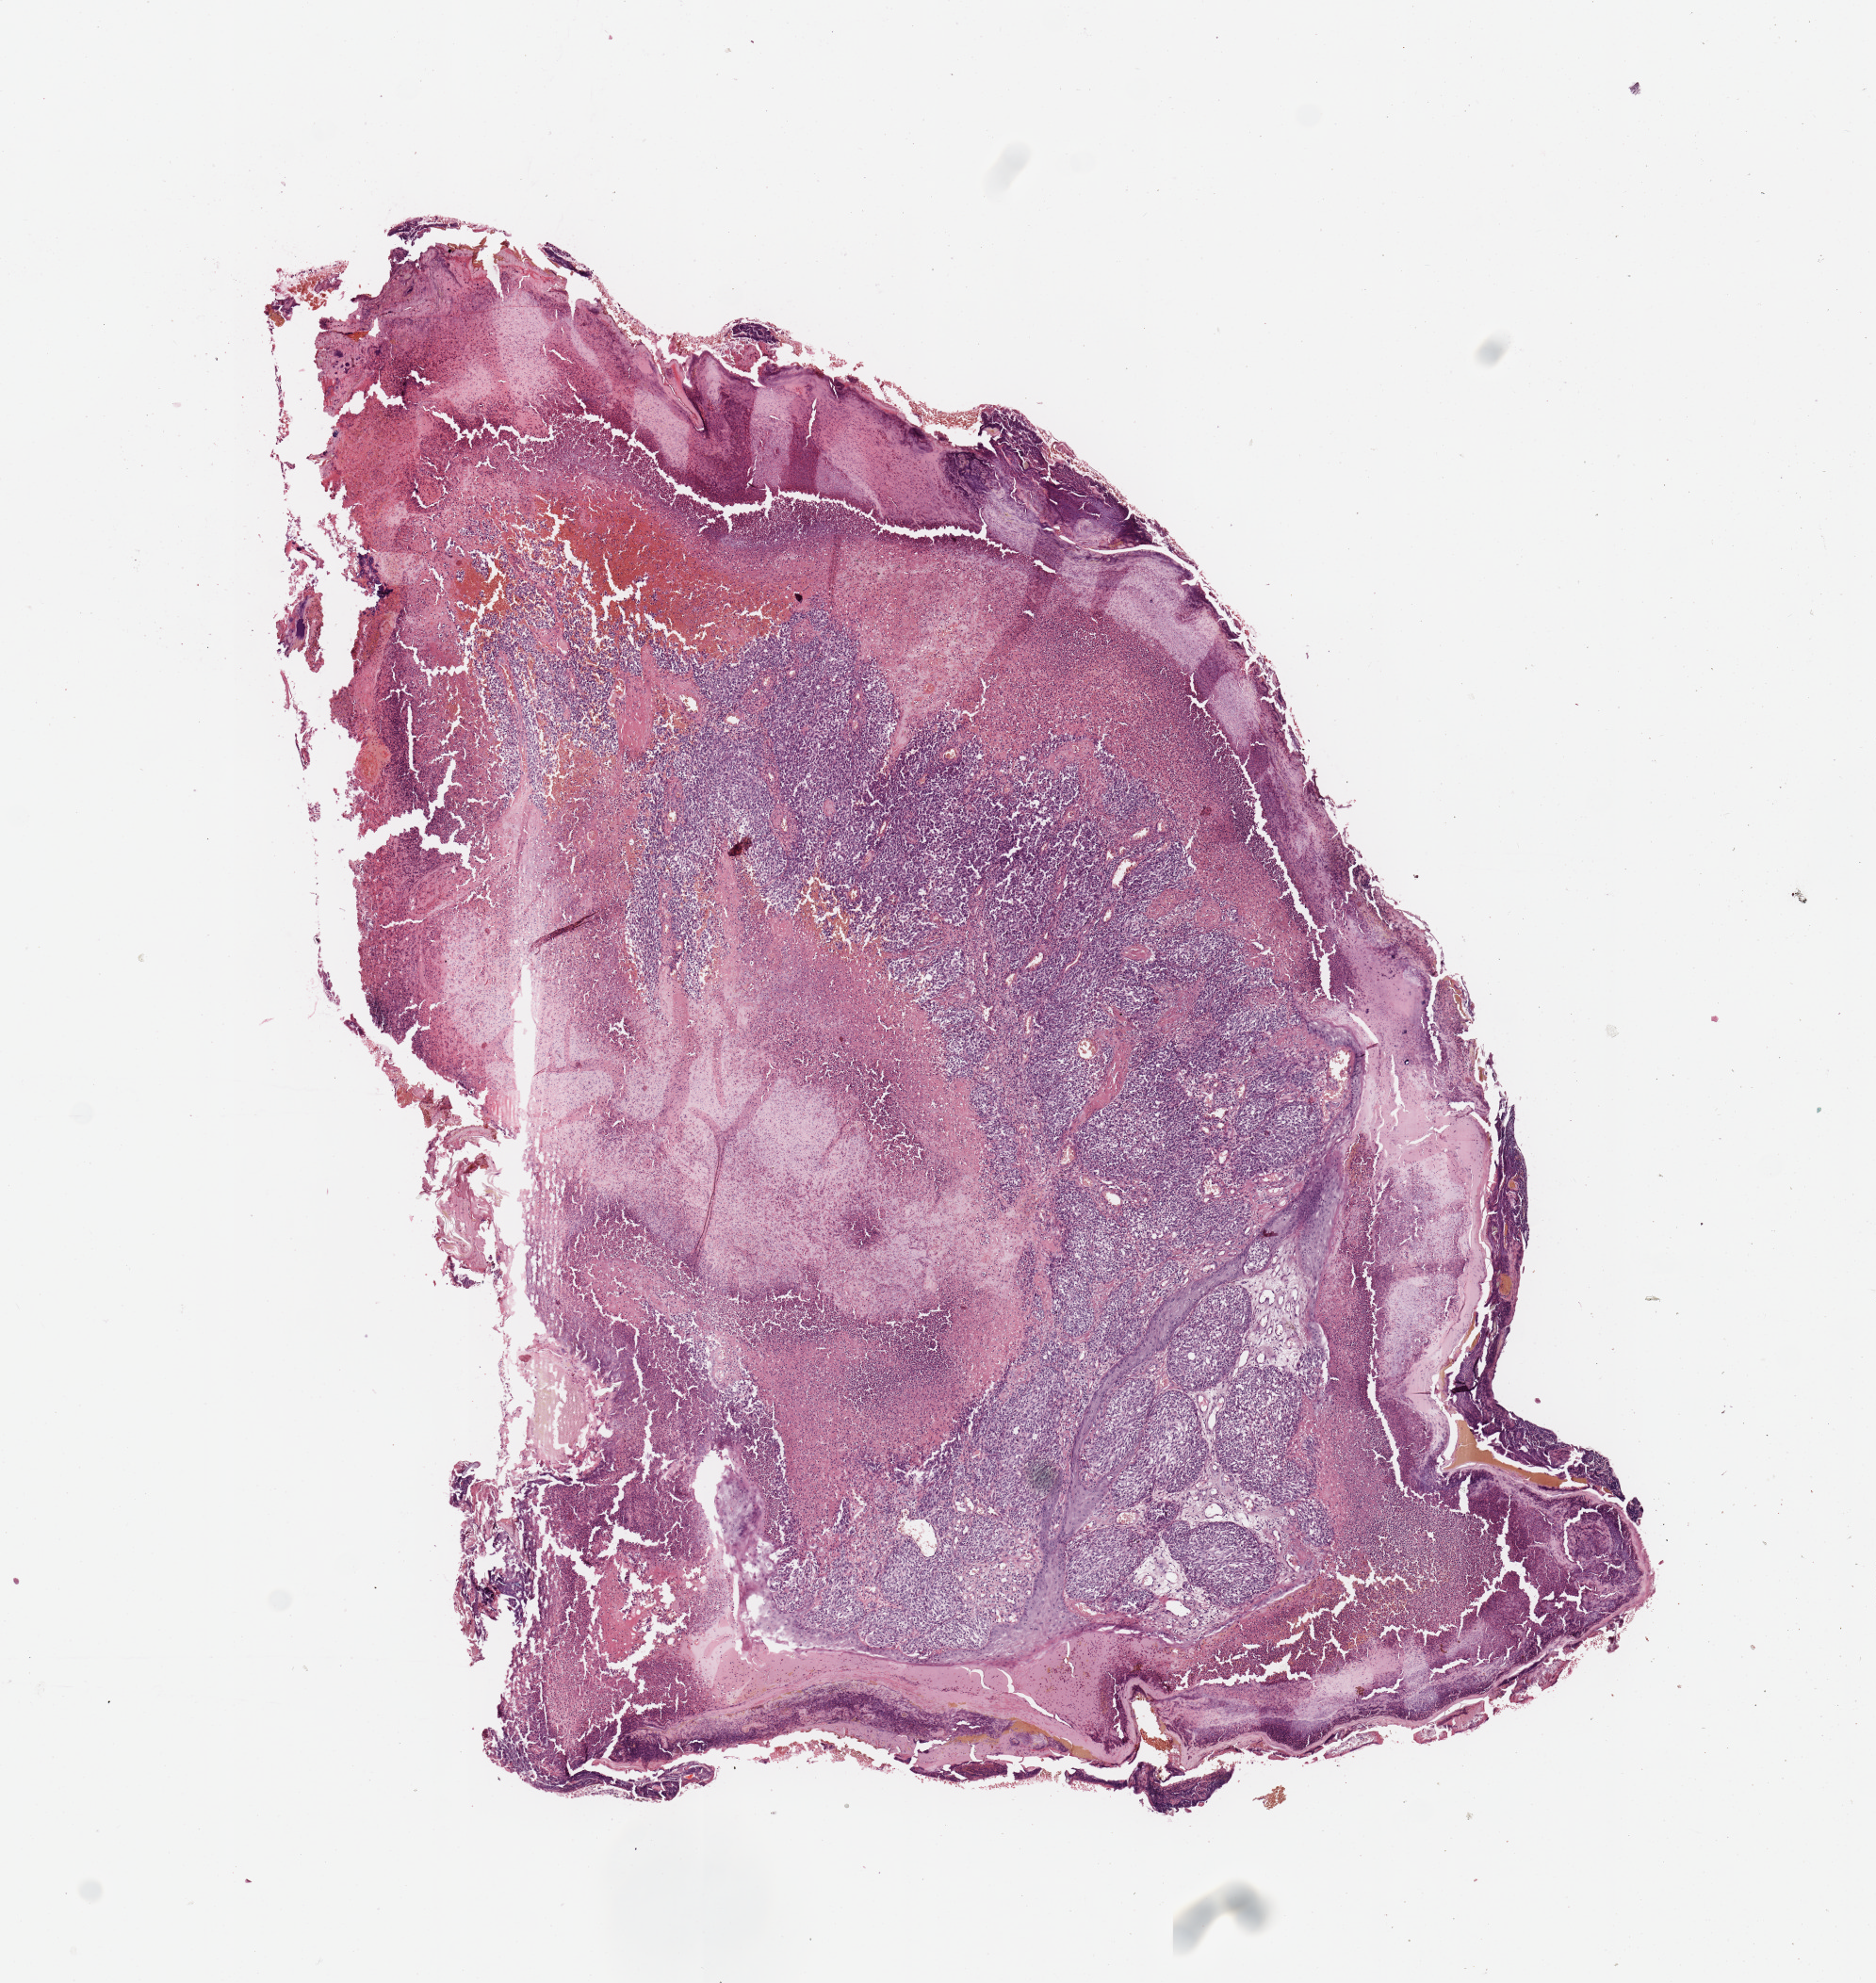
Whole-slide histology image, H&E, shown as a low-resolution overview of the whole scanned area (about 7.9 x 8.3 mm), tumour tissue sample, sampled site: trunk. 73-year-old male patient. Pathologist review of this section (percent, as recorded): tumour nuclei 80%, necrosis 5%.
AJCC pathologic stage: IIC. Primary tumour site (as recorded): trunk. Diagnosis: Malignant melanoma, NOS.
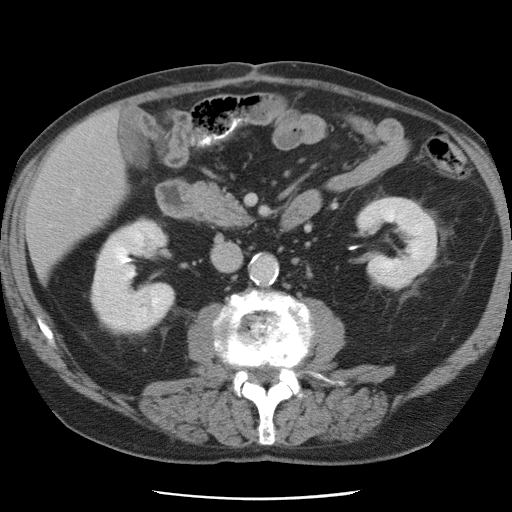
Contrast-enhanced abdominal CT, one axial slice; position 24 of 78 along the scan axis; 120 kVp; intravenous contrast given; soft-tissue window (W 400 / L 40 HU); 512 × 512 image matrix, field of view 337 × 337 mm. From the clinical record (not read from this slice): patient: female, age 74 years at operation; diagnosis: colorectal cancer liver metastases, imaged before liver resection; multiple liver metastases: yes; largest metastasis: 2.4 cm; chemotherapy before resection: yes.
Outlined on this slice (expert manual segmentation):
- liver: bounding box (x1, y1, x2, y2) in pixels: (28, 113, 127, 277)
- planned liver remnant (the part of the liver to remain after resection): (28, 119, 127, 277)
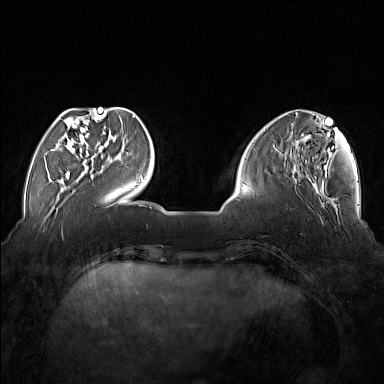
Breast MRI (dynamic contrast-enhanced), one axial slice; position 44 of 176 along the scan axis; dynamic contrast-enhanced series, time point 2 of 7 at this slice position (early post-contrast); 1.5 T; TE 1.8 ms, TR 5 ms; 1 mm slice thickness; 384 × 384 image matrix, field of view 350 × 350 mm. Female patient.
Outlined on this slice (semi-automatically segmented with operator editing):
- enhancing-tissue mask used for the functional tumour volume (all voxels passing the contrast-enhancement thresholds inside the analysis volume; usually the tumour): box from (x=54, y=110) to (x=102, y=177) px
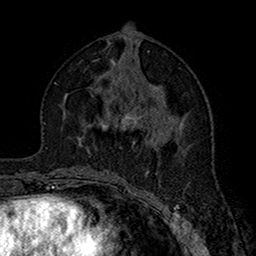
Breast MRI (dynamic contrast-enhanced), one axial slice. Position 76 of 160 along the scan axis. Cropped to one breast. Dynamic contrast-enhanced series, time point 2 of 7 at this slice position (early post-contrast). 1.5 T. TE 2.7 ms, TR 5.4 ms. 1 mm slice thickness. 256 × 256 image matrix. Female patient.
Annotated regions visible in this slice (semi-automatic segmentation, software-assisted and operator-edited):
- enhancing-tissue mask used for the functional tumour volume (all voxels passing the contrast-enhancement thresholds inside the analysis volume; usually the tumour): bounding box [x1, y1, x2, y2] px = [100, 107, 162, 144]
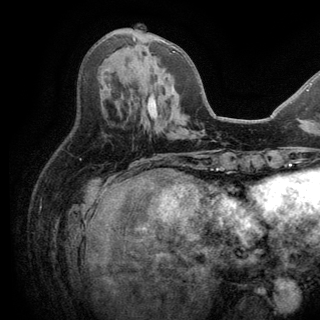
Breast MRI (dynamic contrast-enhanced), one axial slice; position 62 of 150 along the scan axis; cropped to one breast; dynamic contrast-enhanced series, time point 2 of 6 at this slice position (early post-contrast); 3 T; TE 2.8 ms, TR 7.5 ms; 1.2 mm slice thickness; 320 × 320 image matrix, field of view 219 × 219 mm. Female patient.
Structures marked on this image (semi-automatic segmentation, software-assisted and operator-edited):
- enhancing-tissue mask used for the functional tumour volume (all voxels passing the contrast-enhancement thresholds inside the analysis volume; usually the tumour): bounding box [x1, y1, x2, y2] px = [133, 37, 175, 52]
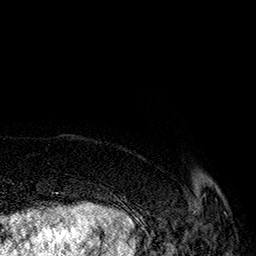
Breast MRI (dynamic contrast-enhanced), one axial slice; position 25 of 160 along the scan axis; cropped to one breast; dynamic contrast-enhanced series, time point 2 of 7 at this slice position (early post-contrast); 1.5 T; TE 2.8 ms, TR 5.4 ms; 1 mm slice thickness; 256 × 256 image matrix. Female patient.
Structures marked on this image (semi-automatically segmented with operator editing):
- enhancing-tissue mask used for the functional tumour volume (all voxels passing the contrast-enhancement thresholds inside the analysis volume; usually the tumour): bounding box (x1, y1, x2, y2) in pixels: (142, 194, 205, 222)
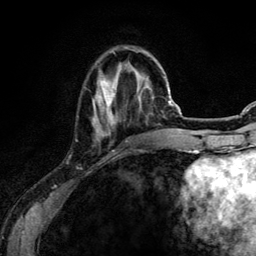
Breast MRI (dynamic contrast-enhanced), one axial slice; position 34 of 134 along the scan axis; cropped to one breast; dynamic contrast-enhanced series, time point 2 of 6 at this slice position (early post-contrast); 3 T; TE 4.2 ms, TR 7.9 ms; 1.2 mm slice thickness; 256 × 256 image matrix, field of view 170 × 170 mm. Female patient.
Outlined on this slice (semi-automatic segmentation, software-assisted and operator-edited):
- enhancing-tissue mask used for the functional tumour volume (all voxels passing the contrast-enhancement thresholds inside the analysis volume; usually the tumour): bounding box (x1, y1, x2, y2) in pixels: (93, 50, 151, 139)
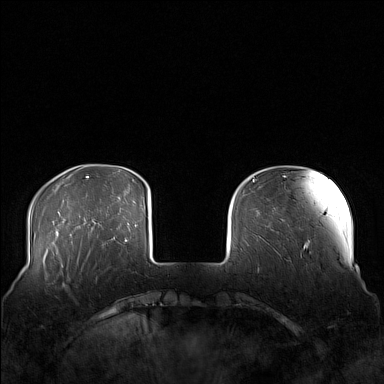
Breast MRI (dynamic contrast-enhanced), one axial slice. Slice 29 of 160 in the series (ordered by position). Dynamic contrast-enhanced series, time point 2 of 7 at this slice position (early post-contrast). 1.5 T. TE 1.8 ms, TR 5 ms. 1 mm slice thickness. 384 × 384 image matrix, field of view 360 × 360 mm. Female patient.
Outlined on this slice (semi-automatic segmentation, software-assisted and operator-edited):
- enhancing-tissue mask used for the functional tumour volume (all voxels passing the contrast-enhancement thresholds inside the analysis volume; usually the tumour): box from (x=58, y=249) to (x=105, y=290) px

◆ ◆ ◆ ◆

About this task: Transcribe the records above exactly, leaving out every picture.

Written answer:
Whole-slide histology image, H&E, shown as a low-resolution overview of the whole scanned area (about 7.9 x 8.3 mm), tumour tissue sample, sampled site: trunk. 73-year-old male patient. Pathologist review of this section (percent, as recorded): tumour nuclei 80%, necrosis 5%.
AJCC pathologic stage: IIC. Primary tumour site (as recorded): trunk. Diagnosis: Malignant melanoma, NOS.
Contrast-enhanced abdominal CT, one axial slice; position 24 of 78 along the scan axis; 120 kVp; intravenous contrast given; soft-tissue window (W 400 / L 40 HU); 512 × 512 image matrix, field of view 337 × 337 mm. From the clinical record (not read from this slice): patient: female, age 74 years at operation; diagnosis: colorectal cancer liver metastases, imaged before liver resection; multiple liver metastases: yes; largest metastasis: 2.4 cm; chemotherapy before resection: yes.
Outlined on this slice (expert manual segmentation):
- liver: bounding box (x1, y1, x2, y2) in pixels: (28, 113, 127, 277)
- planned liver remnant (the part of the liver to remain after resection): (28, 119, 127, 277)
Breast MRI (dynamic contrast-enhanced), one axial slice; position 44 of 176 along the scan axis; dynamic contrast-enhanced series, time point 2 of 7 at this slice position (early post-contrast); 1.5 T; TE 1.8 ms, TR 5 ms; 1 mm slice thickness; 384 × 384 image matrix, field of view 350 × 350 mm. Female patient.
Outlined on this slice (semi-automatically segmented with operator editing):
- enhancing-tissue mask used for the functional tumour volume (all voxels passing the contrast-enhancement thresholds inside the analysis volume; usually the tumour): box from (x=54, y=110) to (x=102, y=177) px
Breast MRI (dynamic contrast-enhanced), one axial slice. Position 76 of 160 along the scan axis. Cropped to one breast. Dynamic contrast-enhanced series, time point 2 of 7 at this slice position (early post-contrast). 1.5 T. TE 2.7 ms, TR 5.4 ms. 1 mm slice thickness. 256 × 256 image matrix. Female patient.
Annotated regions visible in this slice (semi-automatic segmentation, software-assisted and operator-edited):
- enhancing-tissue mask used for the functional tumour volume (all voxels passing the contrast-enhancement thresholds inside the analysis volume; usually the tumour): bounding box [x1, y1, x2, y2] px = [100, 107, 162, 144]
Breast MRI (dynamic contrast-enhanced), one axial slice; position 62 of 150 along the scan axis; cropped to one breast; dynamic contrast-enhanced series, time point 2 of 6 at this slice position (early post-contrast); 3 T; TE 2.8 ms, TR 7.5 ms; 1.2 mm slice thickness; 320 × 320 image matrix, field of view 219 × 219 mm. Female patient.
Structures marked on this image (semi-automatic segmentation, software-assisted and operator-edited):
- enhancing-tissue mask used for the functional tumour volume (all voxels passing the contrast-enhancement thresholds inside the analysis volume; usually the tumour): bounding box [x1, y1, x2, y2] px = [133, 37, 175, 52]
Breast MRI (dynamic contrast-enhanced), one axial slice; position 25 of 160 along the scan axis; cropped to one breast; dynamic contrast-enhanced series, time point 2 of 7 at this slice position (early post-contrast); 1.5 T; TE 2.8 ms, TR 5.4 ms; 1 mm slice thickness; 256 × 256 image matrix. Female patient.
Structures marked on this image (semi-automatically segmented with operator editing):
- enhancing-tissue mask used for the functional tumour volume (all voxels passing the contrast-enhancement thresholds inside the analysis volume; usually the tumour): bounding box (x1, y1, x2, y2) in pixels: (142, 194, 205, 222)
Breast MRI (dynamic contrast-enhanced), one axial slice; position 34 of 134 along the scan axis; cropped to one breast; dynamic contrast-enhanced series, time point 2 of 6 at this slice position (early post-contrast); 3 T; TE 4.2 ms, TR 7.9 ms; 1.2 mm slice thickness; 256 × 256 image matrix, field of view 170 × 170 mm. Female patient.
Outlined on this slice (semi-automatic segmentation, software-assisted and operator-edited):
- enhancing-tissue mask used for the functional tumour volume (all voxels passing the contrast-enhancement thresholds inside the analysis volume; usually the tumour): bounding box (x1, y1, x2, y2) in pixels: (93, 50, 151, 139)
Breast MRI (dynamic contrast-enhanced), one axial slice. Slice 29 of 160 in the series (ordered by position). Dynamic contrast-enhanced series, time point 2 of 7 at this slice position (early post-contrast). 1.5 T. TE 1.8 ms, TR 5 ms. 1 mm slice thickness. 384 × 384 image matrix, field of view 360 × 360 mm. Female patient.
Outlined on this slice (semi-automatic segmentation, software-assisted and operator-edited):
- enhancing-tissue mask used for the functional tumour volume (all voxels passing the contrast-enhancement thresholds inside the analysis volume; usually the tumour): box from (x=58, y=249) to (x=105, y=290) px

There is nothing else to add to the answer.